Hi, thank you for clicking my post.

I have a Fracino Contempo dual fuel coffee machine in my coffee trailer. It is around six years old. It is tank fed with a water pump.

The machine now has become very unreliable. It switches on and runs okay but when the machine asks for water it can be very temperamental.

the filling light always lights up when it asks for water and you can hear a low noise from the water pump but it doesn't always let water in. (you can hear a tin like noise when the water comes in)

Sometimes when drawing water from the machine it will activate the pump but not let water in. Sometimes then when pulling an espresso you will hear the noise change and the tank will refill. But this is very temperamental.

I have noticed if the machine water gets low I can move manual fill up and down. This simple flick seems to activate the valve and it fills the boiler.

I have checked the probe and it seems to be working (fairly clean) and when unplugged it asked for water and when earthed it stopped.

I have replaced the solenoid valve as I thought this may be sticking.

any suggestions would be really helpful thank you

Danny


----------



## DavecUK (Aug 6, 2013)

@Dannyboy Welcome to the forum

I would have recommended solenoid valve replacement, if that has not fixed it...I think you need to check for a wiring fault, solenoid to control box.

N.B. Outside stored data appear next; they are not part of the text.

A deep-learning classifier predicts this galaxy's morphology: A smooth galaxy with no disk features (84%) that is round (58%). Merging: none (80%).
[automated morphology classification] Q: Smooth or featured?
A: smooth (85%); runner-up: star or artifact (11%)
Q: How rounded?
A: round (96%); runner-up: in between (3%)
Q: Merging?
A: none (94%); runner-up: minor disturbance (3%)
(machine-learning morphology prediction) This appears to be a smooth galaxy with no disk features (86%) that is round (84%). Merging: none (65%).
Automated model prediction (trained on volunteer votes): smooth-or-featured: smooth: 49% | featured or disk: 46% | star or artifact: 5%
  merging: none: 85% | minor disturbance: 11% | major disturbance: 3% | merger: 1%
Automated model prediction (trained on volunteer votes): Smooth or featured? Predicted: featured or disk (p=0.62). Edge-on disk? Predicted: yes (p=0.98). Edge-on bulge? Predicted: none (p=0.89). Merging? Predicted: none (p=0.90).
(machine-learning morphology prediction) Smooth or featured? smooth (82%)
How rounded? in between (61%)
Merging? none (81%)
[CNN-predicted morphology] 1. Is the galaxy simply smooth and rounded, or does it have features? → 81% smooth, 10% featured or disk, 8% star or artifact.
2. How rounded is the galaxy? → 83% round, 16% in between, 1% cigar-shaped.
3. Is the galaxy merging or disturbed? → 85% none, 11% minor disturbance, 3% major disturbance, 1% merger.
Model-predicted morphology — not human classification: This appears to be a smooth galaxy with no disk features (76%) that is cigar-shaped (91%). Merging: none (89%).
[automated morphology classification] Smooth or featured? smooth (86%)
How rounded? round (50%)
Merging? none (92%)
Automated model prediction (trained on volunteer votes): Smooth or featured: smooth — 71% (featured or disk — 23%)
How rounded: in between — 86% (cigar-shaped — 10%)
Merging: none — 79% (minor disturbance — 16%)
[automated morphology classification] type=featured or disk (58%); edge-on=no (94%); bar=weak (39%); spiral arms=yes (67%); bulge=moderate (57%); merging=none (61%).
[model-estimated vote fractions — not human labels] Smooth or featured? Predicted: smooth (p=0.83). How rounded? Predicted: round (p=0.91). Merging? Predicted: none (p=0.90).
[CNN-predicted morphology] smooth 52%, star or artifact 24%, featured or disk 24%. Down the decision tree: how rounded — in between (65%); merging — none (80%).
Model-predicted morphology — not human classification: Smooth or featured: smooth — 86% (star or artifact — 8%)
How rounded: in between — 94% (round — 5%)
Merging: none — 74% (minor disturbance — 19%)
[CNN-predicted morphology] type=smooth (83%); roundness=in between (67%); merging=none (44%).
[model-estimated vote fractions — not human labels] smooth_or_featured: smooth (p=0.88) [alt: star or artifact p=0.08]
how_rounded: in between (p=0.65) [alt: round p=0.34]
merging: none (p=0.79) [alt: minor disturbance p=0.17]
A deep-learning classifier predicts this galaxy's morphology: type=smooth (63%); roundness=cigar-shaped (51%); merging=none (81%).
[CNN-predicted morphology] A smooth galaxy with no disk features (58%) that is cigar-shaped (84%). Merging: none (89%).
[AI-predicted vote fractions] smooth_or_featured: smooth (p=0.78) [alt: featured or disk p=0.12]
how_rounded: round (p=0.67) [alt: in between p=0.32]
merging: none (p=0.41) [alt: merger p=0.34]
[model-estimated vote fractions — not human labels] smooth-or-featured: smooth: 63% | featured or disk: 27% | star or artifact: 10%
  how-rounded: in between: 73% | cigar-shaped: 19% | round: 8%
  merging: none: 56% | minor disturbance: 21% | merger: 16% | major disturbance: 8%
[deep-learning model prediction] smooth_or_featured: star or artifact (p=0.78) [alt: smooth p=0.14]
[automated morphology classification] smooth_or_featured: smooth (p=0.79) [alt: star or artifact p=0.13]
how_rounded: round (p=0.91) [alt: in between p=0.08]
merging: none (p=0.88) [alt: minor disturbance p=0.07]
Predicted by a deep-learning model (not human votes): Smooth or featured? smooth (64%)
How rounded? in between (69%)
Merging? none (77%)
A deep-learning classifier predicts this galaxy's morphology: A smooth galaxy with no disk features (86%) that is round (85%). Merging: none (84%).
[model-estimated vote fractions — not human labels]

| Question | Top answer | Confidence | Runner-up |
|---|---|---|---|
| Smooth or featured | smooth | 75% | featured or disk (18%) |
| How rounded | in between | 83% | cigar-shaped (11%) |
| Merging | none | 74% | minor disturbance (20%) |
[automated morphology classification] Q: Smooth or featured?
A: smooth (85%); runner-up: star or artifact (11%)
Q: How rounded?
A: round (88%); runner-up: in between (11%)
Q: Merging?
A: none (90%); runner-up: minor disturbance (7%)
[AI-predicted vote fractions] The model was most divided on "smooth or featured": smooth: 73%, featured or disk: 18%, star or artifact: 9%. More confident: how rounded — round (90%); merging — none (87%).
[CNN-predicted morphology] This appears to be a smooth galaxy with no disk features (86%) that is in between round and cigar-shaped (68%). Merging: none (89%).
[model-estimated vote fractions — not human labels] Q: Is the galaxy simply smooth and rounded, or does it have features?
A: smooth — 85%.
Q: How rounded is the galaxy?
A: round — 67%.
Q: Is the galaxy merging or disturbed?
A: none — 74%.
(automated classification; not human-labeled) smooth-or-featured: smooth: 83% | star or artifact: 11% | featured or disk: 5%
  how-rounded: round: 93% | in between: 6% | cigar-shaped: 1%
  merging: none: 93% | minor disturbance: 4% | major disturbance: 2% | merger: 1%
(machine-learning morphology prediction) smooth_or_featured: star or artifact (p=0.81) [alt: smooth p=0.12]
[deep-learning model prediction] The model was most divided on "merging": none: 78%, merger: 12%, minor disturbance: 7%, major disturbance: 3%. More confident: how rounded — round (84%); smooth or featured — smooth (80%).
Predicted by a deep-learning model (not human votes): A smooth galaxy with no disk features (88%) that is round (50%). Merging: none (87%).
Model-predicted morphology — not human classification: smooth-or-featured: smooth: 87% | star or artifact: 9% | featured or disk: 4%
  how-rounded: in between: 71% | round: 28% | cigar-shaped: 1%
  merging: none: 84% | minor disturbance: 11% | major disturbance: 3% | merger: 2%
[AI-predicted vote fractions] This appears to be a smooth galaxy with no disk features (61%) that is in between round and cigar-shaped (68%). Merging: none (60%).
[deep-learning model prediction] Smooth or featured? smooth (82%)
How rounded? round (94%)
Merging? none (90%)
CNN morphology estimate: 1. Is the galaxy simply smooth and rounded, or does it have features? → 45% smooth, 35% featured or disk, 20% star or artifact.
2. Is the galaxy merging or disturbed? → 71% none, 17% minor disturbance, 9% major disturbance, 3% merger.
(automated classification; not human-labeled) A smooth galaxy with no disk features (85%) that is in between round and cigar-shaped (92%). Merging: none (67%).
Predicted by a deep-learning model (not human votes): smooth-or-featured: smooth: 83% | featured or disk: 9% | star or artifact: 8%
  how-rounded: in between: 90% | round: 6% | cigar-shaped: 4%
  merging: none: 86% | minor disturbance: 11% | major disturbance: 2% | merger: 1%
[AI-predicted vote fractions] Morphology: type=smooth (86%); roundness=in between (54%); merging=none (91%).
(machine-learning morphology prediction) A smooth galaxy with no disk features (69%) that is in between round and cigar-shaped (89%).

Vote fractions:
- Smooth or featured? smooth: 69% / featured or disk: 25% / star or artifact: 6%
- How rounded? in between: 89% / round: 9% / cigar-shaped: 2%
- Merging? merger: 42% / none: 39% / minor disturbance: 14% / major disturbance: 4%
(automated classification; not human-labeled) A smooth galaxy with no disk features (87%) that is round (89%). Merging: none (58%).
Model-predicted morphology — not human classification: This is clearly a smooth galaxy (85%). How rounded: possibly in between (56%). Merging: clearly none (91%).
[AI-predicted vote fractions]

It might (unfortunately) be a bad component in the control box, which you might have to replace unless you know someone who can test/repair it.

Of course I am making the massive assumption the machine it well maintained, not scaled up and nothing else is happening/happened you failed to mention


----------



## Dannyboy (Oct 18, 2021)

Thank you for the reply. 
I will check the wires but feared it might be the control box. Think there is three wires going to the valve.

Machine has been looked after and never had any issues with scale have always backflushed after use with cafiza.

Actually the machine does have another issue with the left espresso arm not working. Doesn't get any pressure. Think that's electrics as well. Hadn't considered they could be connected but if it's the module.


----------



## dannyboy0765 (2 mo ago)

Hi Danny Can I ask if the solenoid fixed your problem? As i having the same issues currently with mine Thanks Daniel


----------